Last revised: May 9, 2023
By: Adam Burns
"What If..." is a short volume by Brian Holtz and Brian Sigstad published in 2022, which discusses the possibility of a Milwaukee Road and Rock Island merger in 1958, directly after the national recession of 1957-1958 and before both companies began their slow decline into bankruptcy.
The proposal, of course, is based on sound managerial and railroading principals which would avoid all of the pitfalls experienced by both companies, especially the Milwaukee Road.
It is an interesting thesis and a very thought-provoking title. It also makes one wonder how much different the nation's present-day rail map would look if not only the book's proposed Milwaukee-Rock Island union had occurred but also many other railroads which suffered from poor and outdated management practices in the immediate post-World War II period.
Mr. Holtz and Mr. Sigstad, both experienced railroaders with years of service, make their case for the Milwaukee-Rock Island merger based on historical precedent (the two roads were actually within 1/10 of a share of merging, detailed in the book, "Rock Island Requiem: The Collapse Of A Mighty Fine Line," by Greg Schneider) and line density.
Both railroads suffered the lowest million tons per mile of all western carriers. In fact, the Milwaukee's was even lower the Chicago & North Western, which maintained a greater volume of light density branch lines in the Midwest.
The book's primary purpose, outside of efficiently operating a newly merged company, was to pare down both railroads into a group of "core lines." In doing so the new management would enjoy much higher line density, lower operating costs, and ultimately higher profits.
The core system system would essentially boast key corridors from Louisville, Kentucky - Chicago - Twin Cities Seattle, Chicago - Kansas City - El Paso, Chicago - Denver, and Chicago - Kansas City - Fort Worth/Dallas - Houston/San Antonio.
In the pre-Staggers Act era it is generally believed the Interstate Commerce Commission was against, and typically openly hostile, towards the abandonment of any rail line, no matter how insignificant.
I asked author Brian Holtz how they planned to tackle this tricky issue. His response was the following:
"In Chapters 7 and 8, we divided each railroad into core lines and marginal branch lines. Internal organizational reporting structures for railroads are not subject to ICC control so we split the merging organizations at the presidential reporting level.

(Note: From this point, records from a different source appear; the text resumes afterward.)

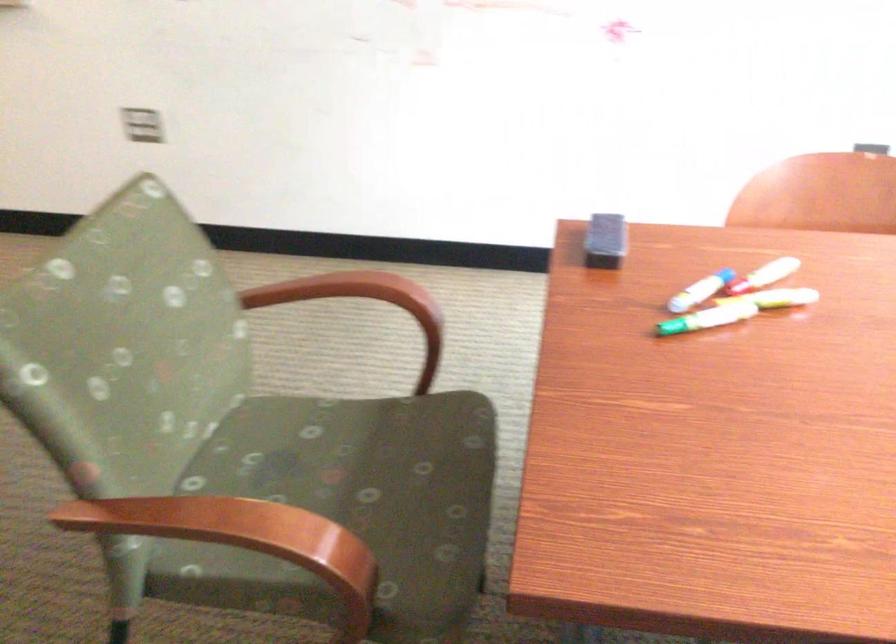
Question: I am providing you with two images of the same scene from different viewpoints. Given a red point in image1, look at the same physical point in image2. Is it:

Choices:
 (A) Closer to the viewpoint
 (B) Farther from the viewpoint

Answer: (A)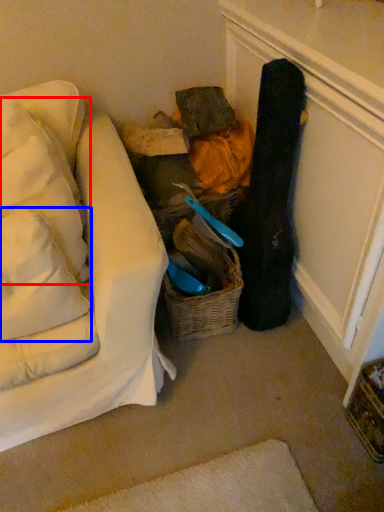
Question: Which of the following is the closest to the observer, pillow (highlighted by a red box) or pillow (highlighted by a blue box)?

Choices:
 (A) pillow
 (B) pillow

Answer: (B)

This gives us the opportunity to develop financial reporting for each marginal branch line and address costs and a multitude of solutions prior to ultimate abandonment.
I was licensed to practice before the ICC (grandfathered to the STB) and found the ICC more reasonable than portrayed in the 1960’s when given good economic logic, efforts to succeed and alternative use of resources. As proof, I submit the many successful passenger train off petitions prior to Amtrak.
Railroad managers post World War Two only operated what was there, never rethinking the need, purpose and improving route structures."
One of the most interesting concepts I found in the book was the reuse/repurposing of abandoned rights-of-way. Instead of allowing the property to be written off, the authors propose retaining these corridors for land-lease purposes thereby not only providing continued revenue from them but also retention for possible future use.
The book states: "Our organization will maintain land ownership and lease the land under branch lines that are sold or abandoned. Maximizing revenue of all current and sold corridor development could be a high margin revenue contributor.
With this in mind, our newly formed Real Estate Group, will go about developing a branch line valuation plan of our excess right-of-ways [sic] (ROW's). This will assist us in establishing lease payments, fixed or continuous, and lengths of contracts.
Demand for this excess ROW would come from longitudinal users, adjacent property owners, or other potential non-contiguous users. Utility and communication companies would most likely prefer trenching their lines in the ROW, which provides security and safety to their investment."
In my many years of studying rail history, and abandonments, I have never read of such a radical concept. Had companies conceived such strategies, even as late as the 1970s and 1980s, it would not only have provided an additional (and lucrative) revenue stream but also retained ROW's for future rail use.
If this proposed Chicago Pacific Corporation had been created (the bankrupt Rock Island of 1977 created a similarly named company, used only to sell the company's assets), there is little doubt it would have been successful.
Brian Holtz worked in transportation and distribution at Kansas City Southern, A.E. Staley, Joseph Schlitz Brewing, Universal Foods, New Zealand Dairy Products, Kingsley Consulting, Southern Pacific, Arkansas Midland Railroad, and Creative Railroading.
Brian Sigstad spent time at the Milwaukee Road directly out of high school to put himself through college. He later retired at Northwestern Bell at the age of 47 where he was head of land, structures, and rights-of-way.
The two others also had help with the book from longtime friend Dennis Opferman who began his career at the Rock Island and later worked for BNSF before retiring. As a former employee he always had great interest in the company and wondering if it could have avoided its 1977 bankruptcy and eventual liquidation.